Where once there was music, now let there be noise
Where once there was music, now let there be noise

Kymatik – Anthropological Constants

Paradigm Discs
Kymatik - Anthropological ConstantsThese recordings make up part of the Kymatik archive and were recorded nearly 20 years ago, yet are timeless and unfold at our leisure.

The sounds captured herein are both mysterious and arcane, the odd rumble of found vocals twisted and torn open on side one are interspersed amongst  the insidious creak and gentle murmur of things both organic and not. The rhythmic bounce of a spring hidden in the backdrop as metal discs circle and falter, dipping and droning.

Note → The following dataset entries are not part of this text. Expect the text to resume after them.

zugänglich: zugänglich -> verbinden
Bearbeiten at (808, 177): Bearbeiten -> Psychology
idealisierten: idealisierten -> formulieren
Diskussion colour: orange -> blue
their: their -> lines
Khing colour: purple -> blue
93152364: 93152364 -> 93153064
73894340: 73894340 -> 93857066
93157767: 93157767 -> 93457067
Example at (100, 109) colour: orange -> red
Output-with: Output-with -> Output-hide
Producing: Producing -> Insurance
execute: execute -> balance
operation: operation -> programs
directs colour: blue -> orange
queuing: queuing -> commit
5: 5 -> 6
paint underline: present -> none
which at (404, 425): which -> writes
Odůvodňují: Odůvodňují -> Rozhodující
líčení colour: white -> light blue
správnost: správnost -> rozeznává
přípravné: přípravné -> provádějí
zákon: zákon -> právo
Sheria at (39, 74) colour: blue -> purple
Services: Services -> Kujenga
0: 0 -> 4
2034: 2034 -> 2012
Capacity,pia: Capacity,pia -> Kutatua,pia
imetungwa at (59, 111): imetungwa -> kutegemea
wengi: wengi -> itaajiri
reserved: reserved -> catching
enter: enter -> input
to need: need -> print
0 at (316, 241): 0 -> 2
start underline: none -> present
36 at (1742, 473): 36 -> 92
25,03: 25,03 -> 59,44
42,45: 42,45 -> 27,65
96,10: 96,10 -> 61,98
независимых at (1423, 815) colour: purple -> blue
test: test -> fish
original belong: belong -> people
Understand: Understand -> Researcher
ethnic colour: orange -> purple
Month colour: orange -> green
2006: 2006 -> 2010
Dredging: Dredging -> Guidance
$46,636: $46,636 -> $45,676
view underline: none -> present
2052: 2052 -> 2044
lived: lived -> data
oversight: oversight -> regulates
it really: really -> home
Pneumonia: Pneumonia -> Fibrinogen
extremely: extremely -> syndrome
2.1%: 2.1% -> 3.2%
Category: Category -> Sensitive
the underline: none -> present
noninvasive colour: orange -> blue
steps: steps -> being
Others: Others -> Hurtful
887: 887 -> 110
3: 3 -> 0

We can see an abandoned factory, but one which has been reclaimed, nature taking control once again, though it is not just nature that finds a home here. The earth is taking hold and here and there in scattered anterooms the power is still on and spirits play gently with the leftover machinery.

It is difficult to communicate, but Kymatik use the facilities as a means of expression, the sounds laboured and distant. Meanwhile grass grows and the slow, almost imperceptible progress of nature continues unabated. In an ancillary building we are slowly drawn to the hypnotic, insistent cacophony; the whirr of a projector, the pulse of something greater drawing us nearer, the sounds ebbing and flowing in and out of our consciousness and slightly in and out of sync, causing disorientation and a looseness of mind; a turgid groan, a vibrant rattle consuming and drifting, until there is nothing.

A gentle and soporific field recording of birds and trickling water act as an idyllic segue to the darker journey of side two.

The ambience is slightly edgier here. The plunging of something into water brings to mind some of Etant Donnés‘ work, but is less structured and has a faint eerie wail occupying the backdrop as wind and water appear restless. It feels grey, overcast, brooding, ominous. The somnolent mood is suddenly upset and we are wading into the water, far out to sea with laboured steps, the drone of submerged material, distant explosions, the grip of fear and the silence of survival, that morbid silence filled with something.

Now on board, the jostle of movement, sporadic clanks and the blip of radar. The whirl and hum of sonar take over, translating the depths, peaks and troughs, wreckage and nature, efflorescence and phosphorescence, mystery and darkness. Dragged into an outburst of voices, rudely drawn again into the here and now, the hubbub, the rhythm of life, a welcome interjection? I am not so sure; better to set off again, to who knows where.

This is where it took me; allow it to take you.